A rescue plane landed recently at the South Pole after flying through dangerous conditions in order to aid and evacuate a sick worker from a remote United States science station, according to federal officials. The airplane landed at the Antarctic after a daring 1,500-mile trip that lasted for nine-hours. The mission started from a British base on the Antarctic peninsula, as per the National Science Foundation, of which runs the polar outpost.
Daring Rescue Plane Successfully Lands to Evacuate Sick Worker at South Pole
The crew of the plane that landed at the South Pole, which consist of a pilot, a co-pilot, a medical worker, and the flight engineer, will rest and have to wait for at least ten hours. Should the weather become favorable by then, the plane will undergo refueling and will head back to Rothera, according to agency spokesman Peter West.

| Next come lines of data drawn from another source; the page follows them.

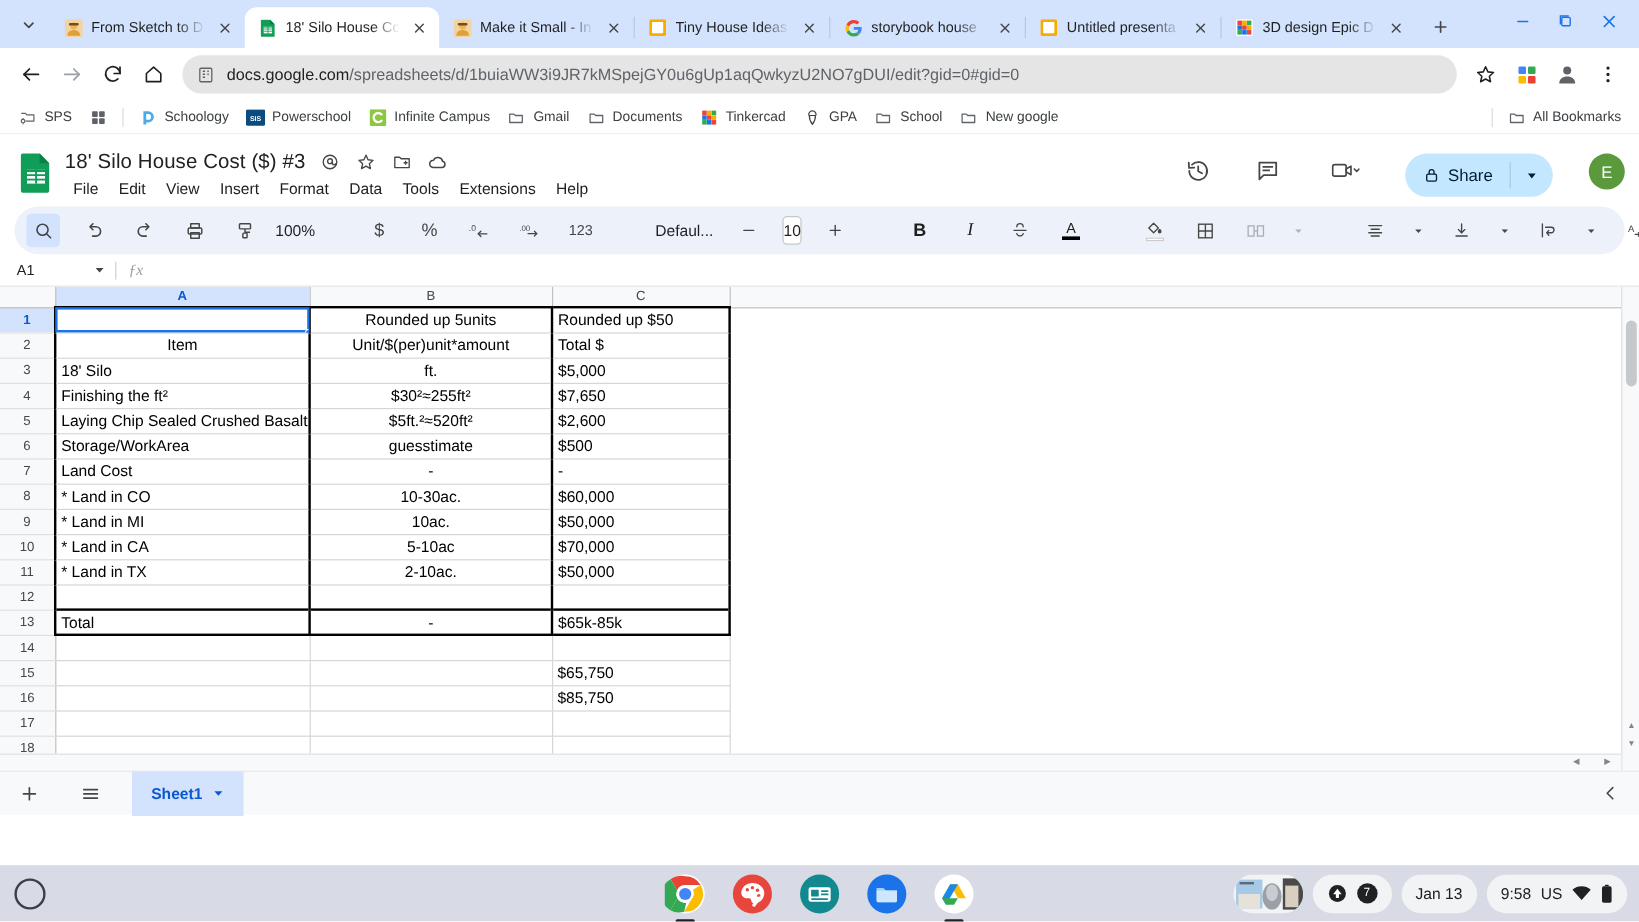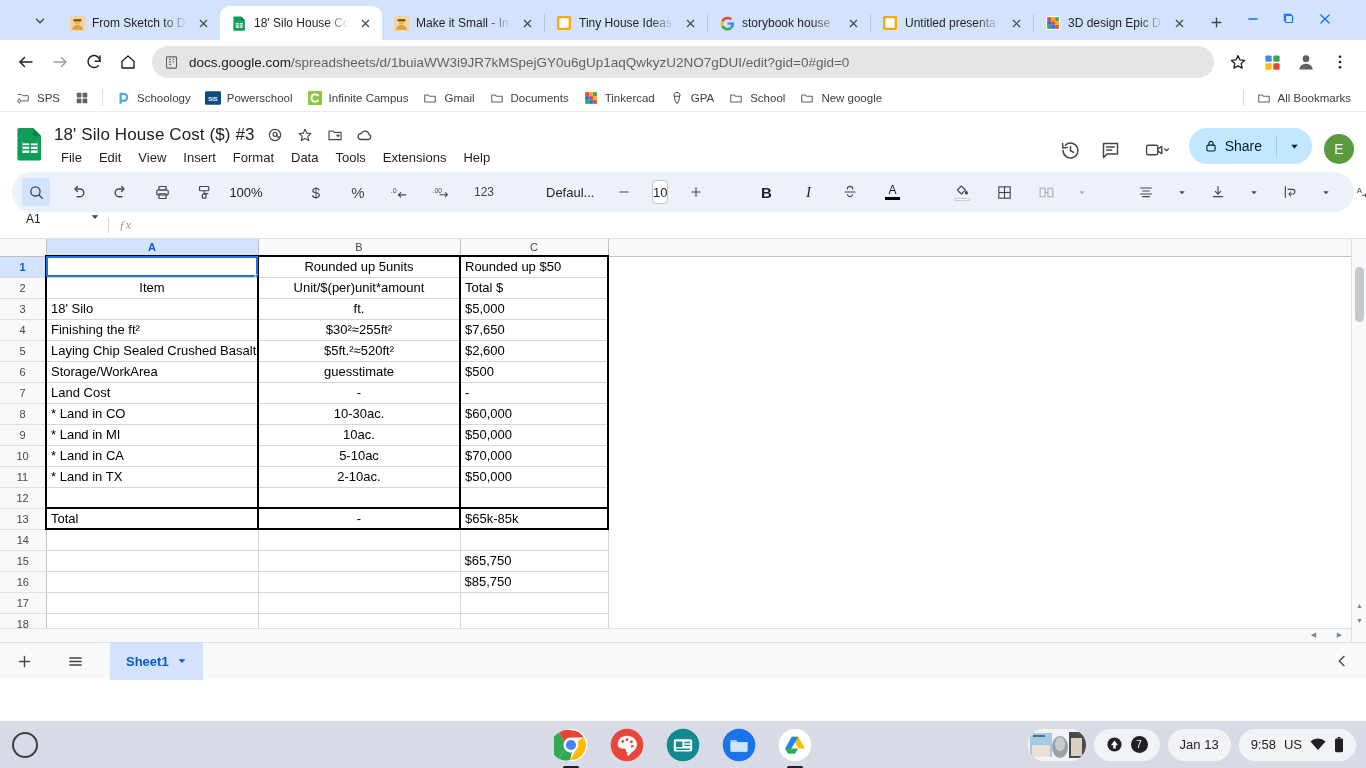--- a/index.html
+++ b/index.html
@@ -7,21 +7,21 @@
     width: 1366px; height: 768px;
     font-family: "Liberation Sans", sans-serif;
     overflow: hidden;
     background: #fff;
   }
   body { position: relative; }
 
   
   .tabstrip {
     height: 40px; background: #d3e3fd; display: flex;
-    align-items: flex-end; padding: 0 20px; position: relative;
+    align-items: flex-end; padding: 0 4px; position: relative;
   }
   .tab-search {
     width: 28px; height: 28px; border-radius: 50%;
     display: flex; align-items: center; justify-content: center;
     margin: 0 4px 5px 6px; flex: 0 0 auto;
   }
   .tab {
     height: 34px; display: flex; align-items: center; gap: 7px;
     padding: 0 8px 0 11px; border-radius: 10px 10px 0 0;
     font-size: 12px; color: #1f1f1f; position: relative;
@@ -85,21 +85,21 @@
     padding: 10px 12px 0 12px;
   }
   .doc-logo { width: 36px; height: 44px; display: flex; align-items: center; justify-content: center; flex:0 0 auto;}
   .doc-main { margin-left: 6px; }
   .doc-titleline { display: flex; align-items: center; gap: 10px; height: 26px; }
   .doc-title { font-size: 17px; color: #202124; letter-spacing: .1px; }
   .doc-ico { width: 20px; height: 20px; display: flex; align-items: center; justify-content: center; color: #444746;}
   .menubar { display: flex; gap: 3px; margin-top: 0px; }
   .menu-item { font-size: 13px; color: #1f1f1f; padding: 2px 7px; border-radius: 4px; }
   .header-right {
-    margin-left: auto; display: flex; align-items: flex-end; gap: 12px;
+    margin-left: auto; display: flex; align-items: flex-start; gap: 30px;
     padding-top: 6px;
   }
   .hdr-ico { width: 28px; height: 28px; display: flex; align-items: center; justify-content: center; color: #444746; border-radius:50%;}
   .share-btn {
     display: flex; align-items: center; background: #c2e7ff; border-radius: 18px;
     height: 36px; color: #001d35; font-size: 14px; overflow:hidden;
   }
   .share-btn .lbl { display:flex; align-items:center; gap: 7px; padding: 0 14px 0 15px; height:100%;}
   .share-btn .divider { width:1px; height: 22px; background: #a8c7e7; }
   .share-btn .caret { padding: 0 12px; display:flex; align-items:center; height:100%;}
@@ -128,22 +128,22 @@
     font-size: 13px; color: #1f1f1f;
   }
   .toolbar .collapse { margin-left: auto; }
 
   
   .formula-row {
     height: 27px; display: flex; align-items: center; background: #fff;
     border-bottom: 1px solid #e0e0e0; font-size: 12px; color: #202124;
   }
   .namebox {
-    width: 96px; display: flex; justify-content: space-between;
-    padding: 0 8px 0 14px; height: 100%; margin-left: 12px;
+    width: 96px; display: flex; align-items: center; justify-content: space-between;
+    padding: 0 8px 0 14px; height: 100%;
   }
   .fx-sep { width: 1px; height: 15px; background: #d0d0d0; }
   .fx { padding: 0 10px; color: #9aa0a6; font-style: italic; font-size: 13px; font-family: "Liberation Serif", serif;}
   .formula-input { flex: 1 1 auto; height: 100%; }
 
   
   .grid-wrap { position: relative; height: 403px; background: #fff; overflow: hidden; }
   table.grid { border-collapse: collapse; table-layout: fixed; }
   .grid th, .grid td { padding: 0; }
   .corner {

After which, the sick worker will be taken out of the Antarctic region for further medical treatment. “It went all according to plan,” said West from Arlington, Va.
There is another worker that is also ill, however officials have yet to decide if the patient will fly out of the region, according to West. The science foundation shrouded the two ill workers in anonymity, but it is known that the two are employees of Lockheed Martin of which handles logistics at the station. Their medical conditions were not disclosed as well.
Since 1999, there have already been three emergency evacuations from the Amundsen-Scott station. Workers at the South Pole station are isolated from the rest of the world from the months starting in February all the way to October. These are the coldest and darkest months in the region, and these are therefore the riskiest times for routine flights. This latest mission is pushing the limits of what is deemed acceptable, according to the operations director at the British Antarctic Survey in London Tim Stockings. Stockings said that being prepared is key. He also mentioned that “the air and Antarctica are unforgiving environments and punishes any slackness very hard. If you are complacent it will bite you. Things can change very quickly down there.”
The first day of winter, which is the winter solstice, in the Southern Hemisphere just happened recently, and the sun will not rise at the South Pole until the first day of spring which will be in September. There is a webcam placed in the region showed the station in the distance during the landing of the airplane.